The Yale Physics 2019 Beatrice Tinsley Prize Lecture, hosted by the Yale Society of Physics Students, Women in Physics, and selected Astronomy majors, will be given on December 5th by Wolfgang Ketterle, 2001 Nobel Laureate in Physics and Professor at MIT.
Thursday, December 5, 2019 - Ultracold atoms: From superfluid gases to spin transport
The realization of Bose-Einstein condensation in dilute atomic gases has created a unique experimental platform to study superfluidity in Bose and Fermi gases. The low density (a million times lower than air) of the gas allows control over the atoms and their interactions using the tools and precision of atomic physics. For fermions, the crossover from Bose-Einstein condensation of strongly bound fermion pairs to weakly bound Cooper pairs has been explored. After freezing out the motion of atoms, control of the spin degree of freedom has emerged as a new frontier. I will report on recent results on spin transport in optical lattices which highlights the crucial role of the anisotropy in the paradigmatic Heisenberg Hamiltonian. These studies illustrate a new approach to condensed-matter physics where many-body phenomena are realized in dilute atomic gases.
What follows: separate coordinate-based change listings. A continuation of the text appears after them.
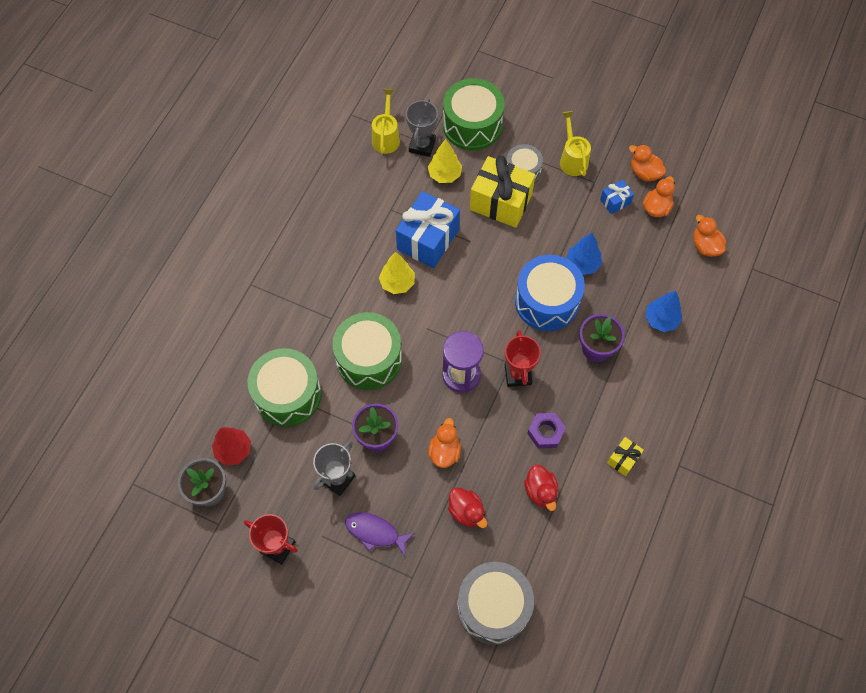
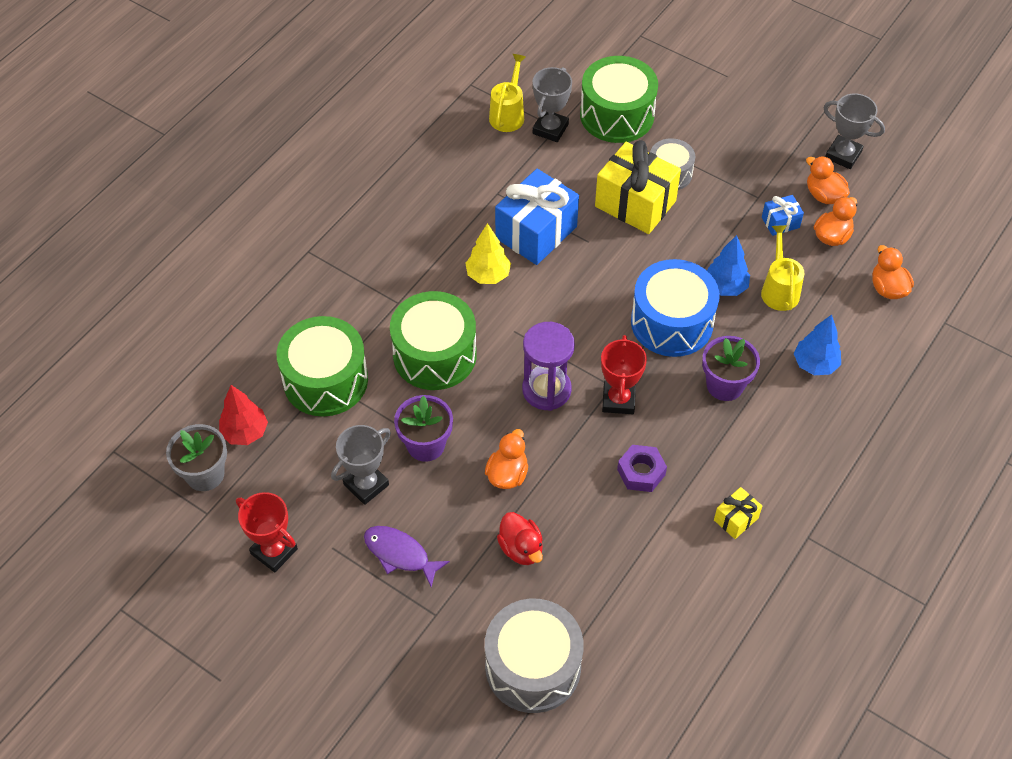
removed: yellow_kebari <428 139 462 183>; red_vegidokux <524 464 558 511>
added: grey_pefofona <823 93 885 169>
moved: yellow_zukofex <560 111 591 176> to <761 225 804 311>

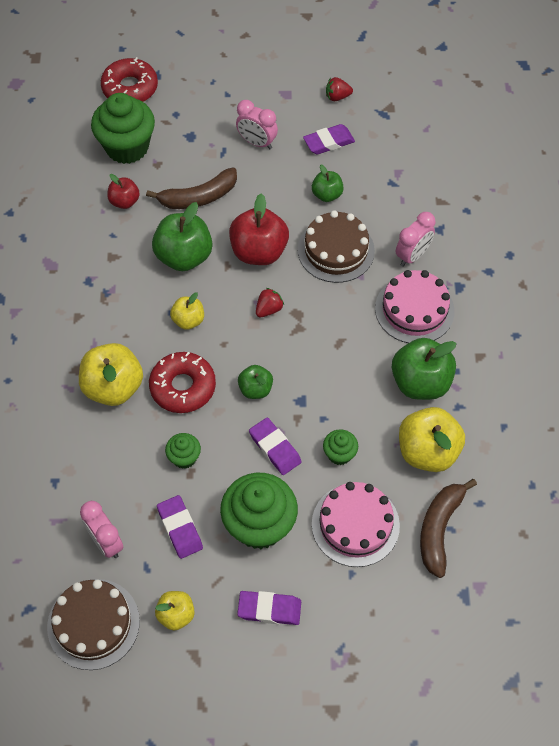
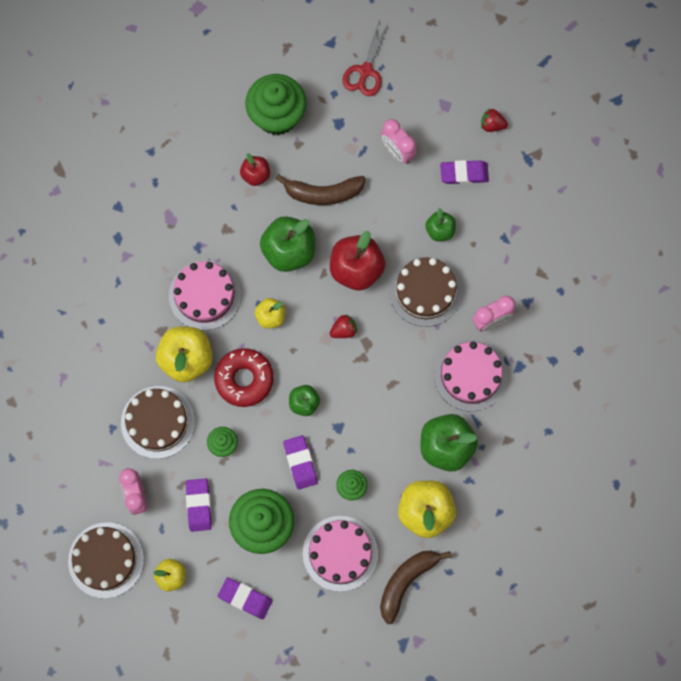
removed: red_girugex <101 57 158 102>
added: brown_nivinel <121 386 195 459>; pink_nivinel <169 260 241 331>; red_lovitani <342 21 388 96>

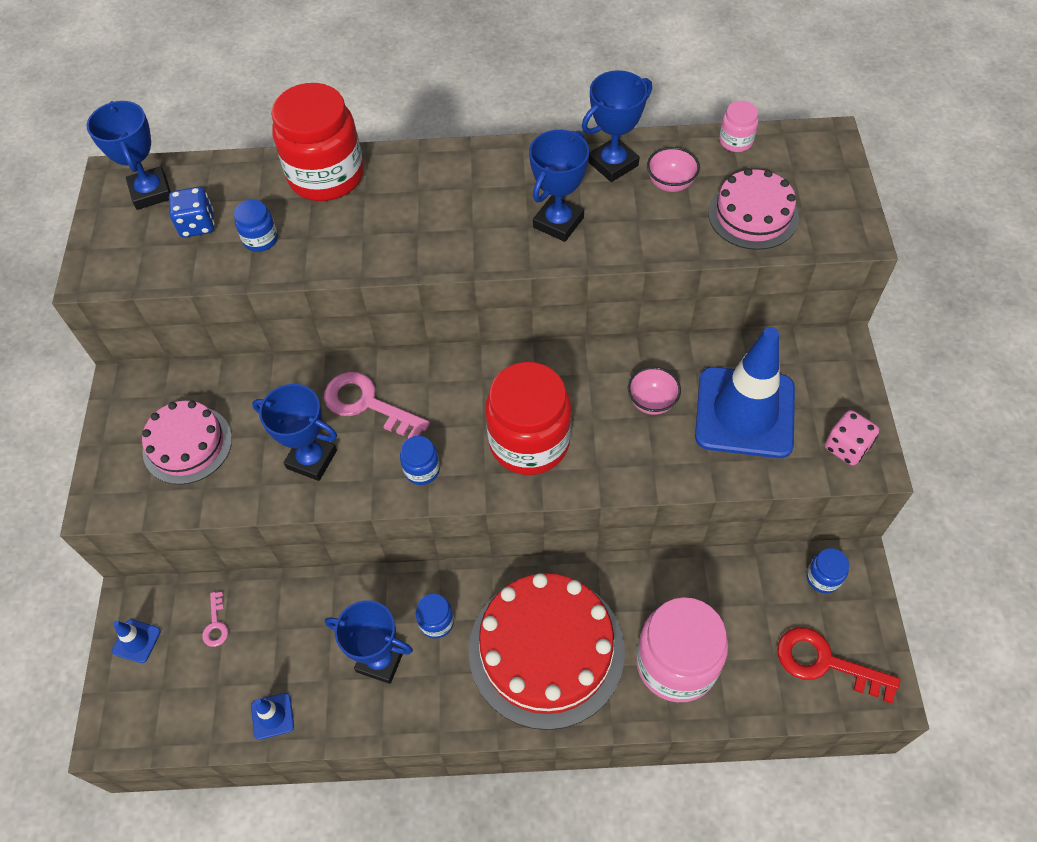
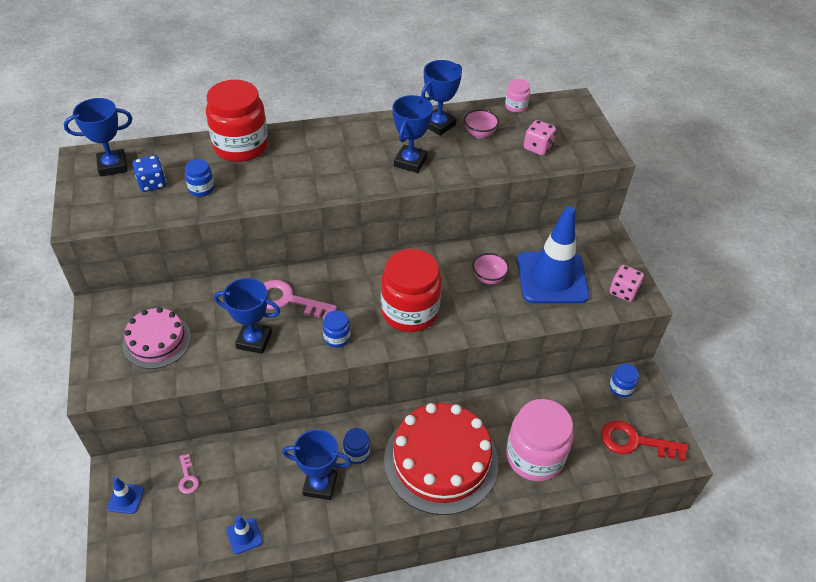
replaced: pink_nivinel <708 168 799 250> to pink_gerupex <524 120 556 156>
turned: blue_pefofona <87 101 171 210> = <64 98 132 177> 75 degrees counterclockwise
The Beatrice Tinsley Prize Lecture is given each year by a distinguished physicist in honor of Beatrice Muriel Hill Tinsley, the first female professor of astronomy at Yale, where she worked from 1974 until her death in 1981. Her work on disk galaxies has proven foundational in the decades following her passing. In 2016, the Yale Society of Physics Students inaugurated the Beatrice Tinsley Prize Lecture, which saw the invitation of Asimina Arvanitaki. This prize was started to honor Tinsley’s myriad contributions and to encourage collaboration and contact between distinguished physicists and the Yale undergraduate physics community. The speaker is jointly invited and hosted by the Society of Physics Students, Women in Physics, and undergraduate students from Astronomy.